It’s been a little over two months since I left my home in New Jersey. This period of time has been filled with long nights of studying; meals at the FFC (Fresh Food Cafe); a fear of getting hand, foot and mouth disease; and so much more. But, having been so caught up in my daily tasks, I haven’t had the time to reflect. So that’s what I’m taking a moment to do now.
When I came to Hopkins back in August, I knew I wanted to be a different person by the time I returned home for Thanksgiving break. I certainly think that I’ve become a better community member, having engaged with the academic community here at Hopkins and the larger community of doctors, filmmakers, entrepreneurs and social workers in Baltimore. But am I prepared to be a better member of my family, the most basic, yet perhaps most essential, community you can be a part of?
My parents are pretty chill, but they’ve always had their occasional complaint about me. They always wanted me to be skilled in the performing arts, but I could never imagine myself trying even the most basic classical Indian dance. They also wanted me to be athletic or play an instrument, but I was always too busy editing a video or reading a book. Last but not least, they wanted me to socialize more, but I’ve always been pretty introverted. Of course, all parents point out their children’s flaws; it’s their jobs to nurture us. But knowing this didn’t stop me from feeling sad when my parents criticized me.
Over time I’ve gradually come to terms with myself. I understand now that it’s fine to defy other people’s expectations. It’s okay for my talent to be video editing instead of singing or for me to shoot multiple failed shots at creating startups instead of focusing on stable things like school.
At the end of high school, I was in a great place; self-acceptance feels awesome. But back in August of this year, I began to feel like something was still missing. That “something” was what made me feel like I needed to be a different person by Thanksgiving. And I think I finally know what that “something” is.
In his book Far from the Tree: Parents, Children, and the Search for Identity, Andrew Solomon, professor of Clinical Psychology at Columbia University Medical Center and 2002 Pulitzer Prize finalist, argues that “myriad families learn to tolerate, accept, and finally celebrate children who are not what they originally had in mind.”
It’s true. My parents may have criticized me now and then, but they still love me. They look beyond their own desires and make the choice to appreciate me as their son. Yet, I’m still stuck on self-acceptance — on myself. I need to go beyond finding joy in my own self-acceptance and think about how I can cherish my parents, my family.
Literally every moment of my two months at Hopkins has shown me this. Many of the friends and role models I’ve met here are a part of a student group called InterVarsity. They are some of the most genuine people I’ve ever interacted with. They don’t stop at superficial interactions like “How’s your day going?” or “How’s school?” Instead they really try to get to know you on a personal level and support you.
Sharing meals, working with some of them on a startup and talking about life with them has given me greater insight into the value in forming genuine relationships with others, to go beyond just thinking about yourself and actually becoming a part of someone else’s life is indescribably rewarding.
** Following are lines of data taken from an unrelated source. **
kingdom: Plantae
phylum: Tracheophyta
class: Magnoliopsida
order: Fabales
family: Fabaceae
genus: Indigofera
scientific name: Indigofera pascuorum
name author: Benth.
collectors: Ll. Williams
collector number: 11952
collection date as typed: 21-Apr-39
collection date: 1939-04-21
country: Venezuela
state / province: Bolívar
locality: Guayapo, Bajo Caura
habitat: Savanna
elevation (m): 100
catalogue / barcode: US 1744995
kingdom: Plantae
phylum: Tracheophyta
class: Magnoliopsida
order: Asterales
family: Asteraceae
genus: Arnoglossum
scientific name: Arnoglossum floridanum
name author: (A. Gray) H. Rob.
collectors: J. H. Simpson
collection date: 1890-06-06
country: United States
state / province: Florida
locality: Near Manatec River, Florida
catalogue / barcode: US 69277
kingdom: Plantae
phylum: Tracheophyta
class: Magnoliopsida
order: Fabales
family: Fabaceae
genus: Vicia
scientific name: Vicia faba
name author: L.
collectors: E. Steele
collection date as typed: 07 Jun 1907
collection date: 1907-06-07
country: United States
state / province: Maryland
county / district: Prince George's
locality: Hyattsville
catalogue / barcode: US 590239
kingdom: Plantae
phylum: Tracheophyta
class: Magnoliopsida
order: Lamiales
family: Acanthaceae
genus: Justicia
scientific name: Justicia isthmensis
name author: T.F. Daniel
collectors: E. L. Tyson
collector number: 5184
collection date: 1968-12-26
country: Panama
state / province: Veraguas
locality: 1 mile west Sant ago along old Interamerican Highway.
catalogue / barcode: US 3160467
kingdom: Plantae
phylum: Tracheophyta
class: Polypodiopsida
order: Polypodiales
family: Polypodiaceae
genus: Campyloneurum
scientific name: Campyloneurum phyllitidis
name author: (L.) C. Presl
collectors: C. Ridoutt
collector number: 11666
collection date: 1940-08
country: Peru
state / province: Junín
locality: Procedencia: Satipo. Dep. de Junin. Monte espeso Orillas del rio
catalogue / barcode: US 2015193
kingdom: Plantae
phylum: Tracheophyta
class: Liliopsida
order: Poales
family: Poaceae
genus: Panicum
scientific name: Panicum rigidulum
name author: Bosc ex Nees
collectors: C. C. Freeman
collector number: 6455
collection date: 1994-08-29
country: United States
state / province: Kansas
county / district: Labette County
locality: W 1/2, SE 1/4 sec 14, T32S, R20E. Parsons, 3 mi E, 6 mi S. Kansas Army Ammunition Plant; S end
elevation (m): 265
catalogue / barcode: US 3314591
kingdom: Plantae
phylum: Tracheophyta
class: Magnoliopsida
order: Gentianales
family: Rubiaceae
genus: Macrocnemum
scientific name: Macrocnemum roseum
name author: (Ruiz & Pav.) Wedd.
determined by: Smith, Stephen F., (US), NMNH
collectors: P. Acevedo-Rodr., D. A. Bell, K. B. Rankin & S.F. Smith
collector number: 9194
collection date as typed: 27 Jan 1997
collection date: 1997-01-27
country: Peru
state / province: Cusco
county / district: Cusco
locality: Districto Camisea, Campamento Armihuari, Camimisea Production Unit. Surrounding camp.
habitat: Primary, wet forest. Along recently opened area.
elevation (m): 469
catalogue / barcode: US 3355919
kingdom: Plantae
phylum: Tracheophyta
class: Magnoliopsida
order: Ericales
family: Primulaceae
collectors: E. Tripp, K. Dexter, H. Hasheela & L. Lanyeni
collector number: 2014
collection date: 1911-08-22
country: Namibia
I consolidated these lessons I learned while listening to Noah Friedman, director of Strategy and Operations at 3x3 Insights, deliver a talk to TCO Labs, another student group on campus. According to his talk, if you actually put your all into relationships and don’t B.S. connections, you’ll go incredibly far. Whether we’re talking about a business context or life in general, his lesson still applies.
Through some of my own ongoing interactions with people I’ve met in the past two months, like a medical resident from JHMI and my mentee for Thread, I’ve practiced Friedman’s advice and seen that it truly is key to finding happiness. The satisfaction of having a connection with another person has been simply amazing.
When I came to terms with my differences, I felt like everything was fine. But now I want to go beyond self-acceptance and develop a stronger connection with my family. Just as my parents overlook my flaws and see me as a son, so too should I look beyond myself and think about what I can do for them.
When I go back home to New Jersey during Thanksgiving break, I’m going to go beyond being my own person and become a true member of my family. I’ll help my little brother with his schoolwork for once, and I’ll do things as small as chores and as big as making sure my parents are doing alright in health, emotion and life. In doing so, I expect that I will experience joy like never before. I’ll experience the joy of being part of a family.